# HOW TO COMPLETE THIS TASK:
List every line in the items below that contains the word "high", copying each line in full.

# PROVIDED RECORDS:
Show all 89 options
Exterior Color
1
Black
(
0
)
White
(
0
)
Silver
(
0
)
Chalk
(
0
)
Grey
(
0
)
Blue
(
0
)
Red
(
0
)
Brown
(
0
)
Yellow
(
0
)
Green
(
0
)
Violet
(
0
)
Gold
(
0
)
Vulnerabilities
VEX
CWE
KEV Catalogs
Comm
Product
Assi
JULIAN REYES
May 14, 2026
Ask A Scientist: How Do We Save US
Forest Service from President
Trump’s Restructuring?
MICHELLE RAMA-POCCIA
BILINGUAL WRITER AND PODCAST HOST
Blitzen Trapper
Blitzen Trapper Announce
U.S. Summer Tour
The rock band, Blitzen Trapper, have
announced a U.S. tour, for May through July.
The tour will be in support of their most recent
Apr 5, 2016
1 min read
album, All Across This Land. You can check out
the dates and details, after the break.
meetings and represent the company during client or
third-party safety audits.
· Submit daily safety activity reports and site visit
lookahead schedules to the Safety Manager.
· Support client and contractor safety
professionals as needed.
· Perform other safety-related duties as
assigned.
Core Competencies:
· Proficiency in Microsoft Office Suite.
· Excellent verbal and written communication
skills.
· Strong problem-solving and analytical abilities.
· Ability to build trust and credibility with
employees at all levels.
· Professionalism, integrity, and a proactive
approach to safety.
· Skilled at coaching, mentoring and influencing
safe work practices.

==

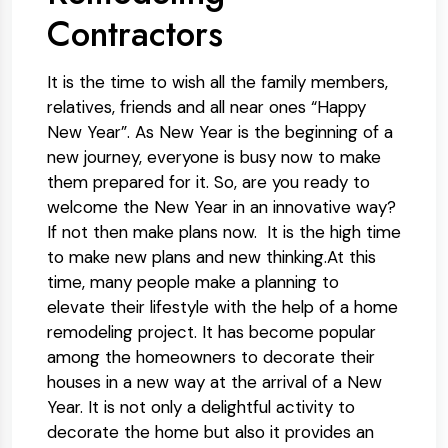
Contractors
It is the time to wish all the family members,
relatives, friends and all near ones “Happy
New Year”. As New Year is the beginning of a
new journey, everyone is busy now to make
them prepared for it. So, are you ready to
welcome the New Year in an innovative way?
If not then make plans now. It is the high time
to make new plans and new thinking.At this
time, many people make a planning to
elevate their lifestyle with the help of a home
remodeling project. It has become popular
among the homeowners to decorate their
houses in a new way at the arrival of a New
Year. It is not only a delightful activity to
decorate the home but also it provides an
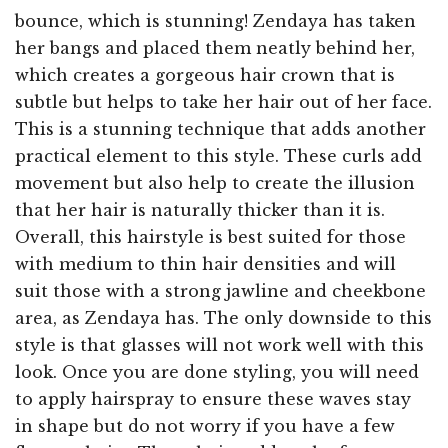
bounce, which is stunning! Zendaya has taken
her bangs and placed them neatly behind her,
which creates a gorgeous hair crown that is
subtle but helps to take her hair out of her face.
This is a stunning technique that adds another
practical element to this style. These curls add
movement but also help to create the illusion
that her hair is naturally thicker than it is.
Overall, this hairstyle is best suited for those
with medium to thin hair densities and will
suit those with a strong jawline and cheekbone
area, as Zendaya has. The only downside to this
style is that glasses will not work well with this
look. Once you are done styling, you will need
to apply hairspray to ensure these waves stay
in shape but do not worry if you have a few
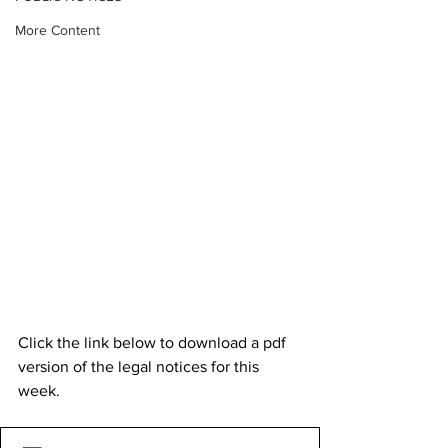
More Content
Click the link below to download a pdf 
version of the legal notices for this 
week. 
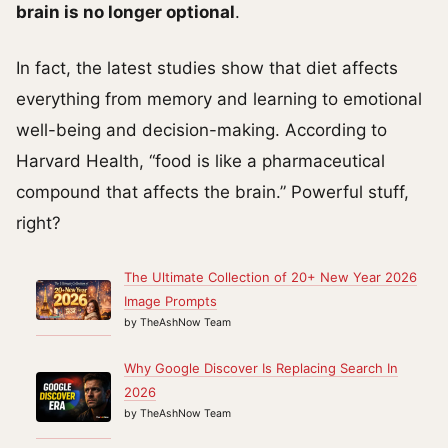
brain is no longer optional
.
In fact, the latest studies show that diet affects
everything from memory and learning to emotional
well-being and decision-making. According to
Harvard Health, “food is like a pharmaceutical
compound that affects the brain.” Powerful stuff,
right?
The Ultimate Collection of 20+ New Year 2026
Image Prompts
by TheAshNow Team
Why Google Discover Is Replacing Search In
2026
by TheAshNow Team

---

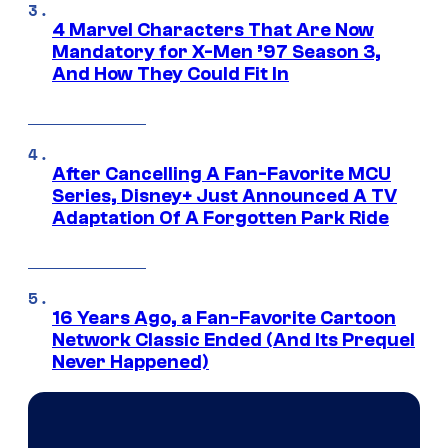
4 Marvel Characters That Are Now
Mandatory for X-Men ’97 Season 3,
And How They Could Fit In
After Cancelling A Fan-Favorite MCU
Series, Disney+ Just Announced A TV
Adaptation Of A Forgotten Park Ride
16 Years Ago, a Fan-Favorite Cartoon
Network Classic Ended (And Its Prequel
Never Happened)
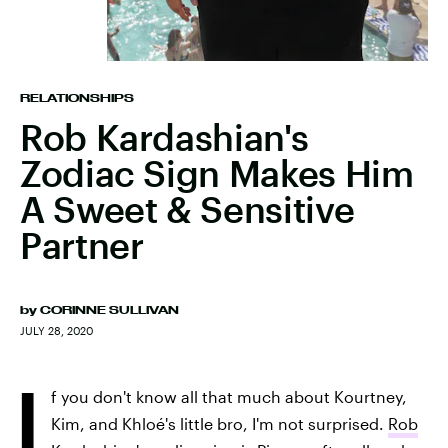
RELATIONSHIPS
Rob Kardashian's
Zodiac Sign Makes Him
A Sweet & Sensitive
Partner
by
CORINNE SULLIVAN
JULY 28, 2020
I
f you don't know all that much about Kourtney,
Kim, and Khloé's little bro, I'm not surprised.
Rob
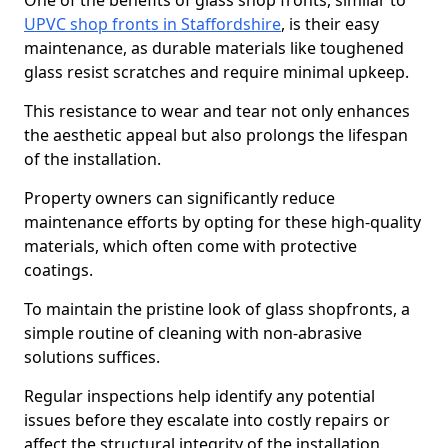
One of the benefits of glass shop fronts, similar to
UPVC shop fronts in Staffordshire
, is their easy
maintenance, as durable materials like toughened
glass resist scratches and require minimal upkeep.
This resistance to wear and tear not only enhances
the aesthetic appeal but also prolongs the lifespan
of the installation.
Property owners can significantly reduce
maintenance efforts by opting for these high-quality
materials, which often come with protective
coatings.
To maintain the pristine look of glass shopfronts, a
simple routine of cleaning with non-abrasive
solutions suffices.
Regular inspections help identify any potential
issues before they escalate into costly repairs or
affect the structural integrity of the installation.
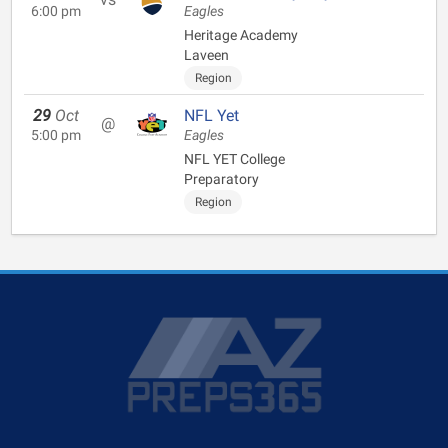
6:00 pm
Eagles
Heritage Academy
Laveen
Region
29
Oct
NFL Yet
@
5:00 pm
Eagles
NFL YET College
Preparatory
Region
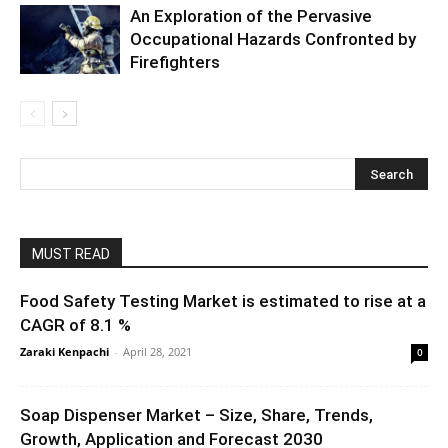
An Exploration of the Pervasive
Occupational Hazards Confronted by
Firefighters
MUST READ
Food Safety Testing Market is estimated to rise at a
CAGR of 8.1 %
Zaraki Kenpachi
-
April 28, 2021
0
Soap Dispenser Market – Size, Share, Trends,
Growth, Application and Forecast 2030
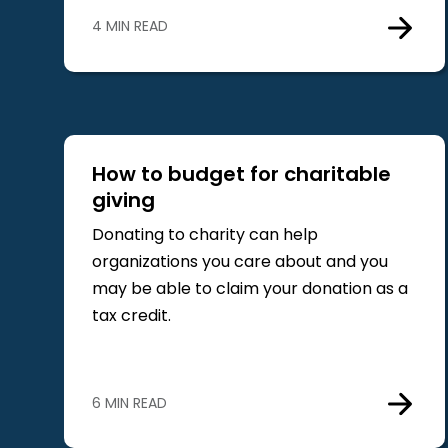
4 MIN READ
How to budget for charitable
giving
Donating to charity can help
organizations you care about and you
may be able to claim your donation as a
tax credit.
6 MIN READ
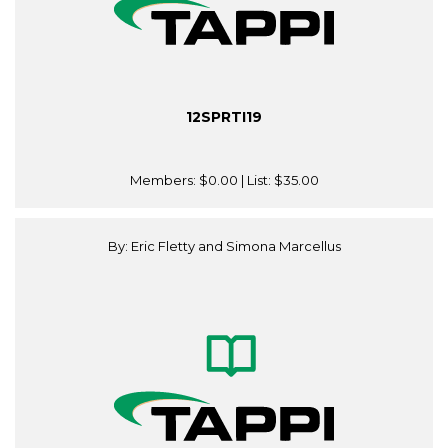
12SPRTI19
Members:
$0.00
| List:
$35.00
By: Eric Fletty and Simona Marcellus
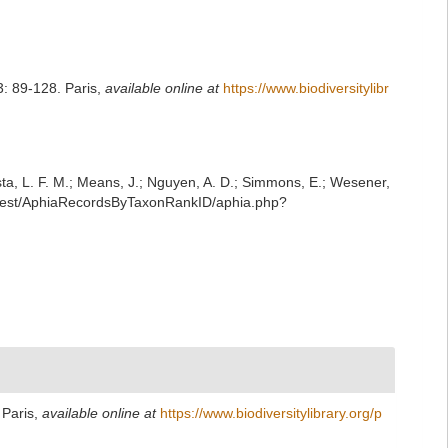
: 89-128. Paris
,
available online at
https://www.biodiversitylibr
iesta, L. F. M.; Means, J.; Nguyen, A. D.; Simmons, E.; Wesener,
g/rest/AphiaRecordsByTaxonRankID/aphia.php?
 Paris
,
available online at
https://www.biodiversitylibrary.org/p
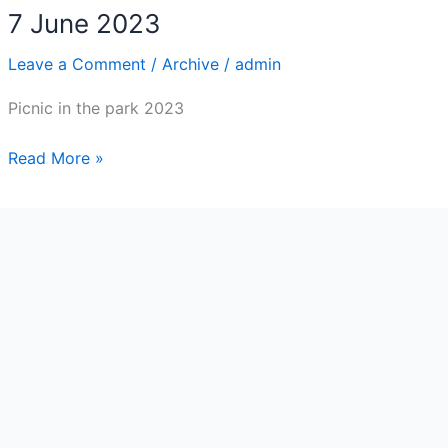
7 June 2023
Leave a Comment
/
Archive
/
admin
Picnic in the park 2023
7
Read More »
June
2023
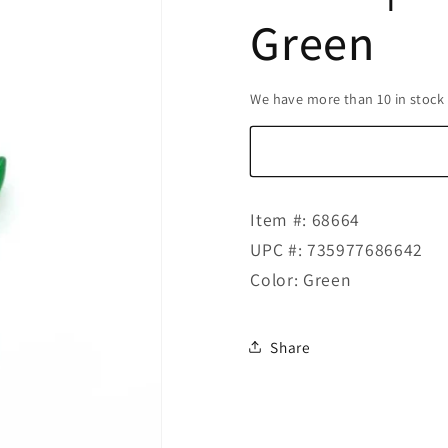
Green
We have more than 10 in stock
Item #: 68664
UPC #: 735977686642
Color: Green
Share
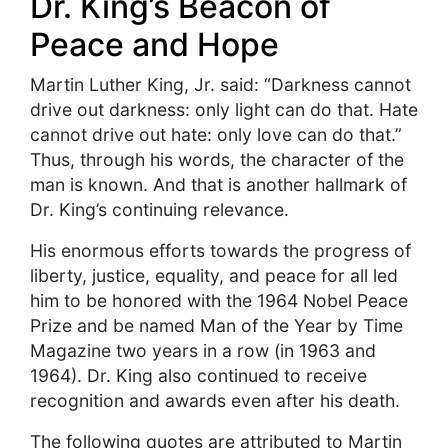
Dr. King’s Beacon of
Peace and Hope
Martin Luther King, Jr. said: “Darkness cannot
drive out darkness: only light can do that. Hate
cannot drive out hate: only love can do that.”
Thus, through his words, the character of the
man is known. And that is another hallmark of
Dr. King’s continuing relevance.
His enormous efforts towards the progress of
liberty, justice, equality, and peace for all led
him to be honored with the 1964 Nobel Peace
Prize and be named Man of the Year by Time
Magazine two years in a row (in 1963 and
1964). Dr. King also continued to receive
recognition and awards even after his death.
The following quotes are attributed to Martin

# RESPONSE AREA:
If not then make plans now. It is the high time
maintenance efforts by opting for these high-quality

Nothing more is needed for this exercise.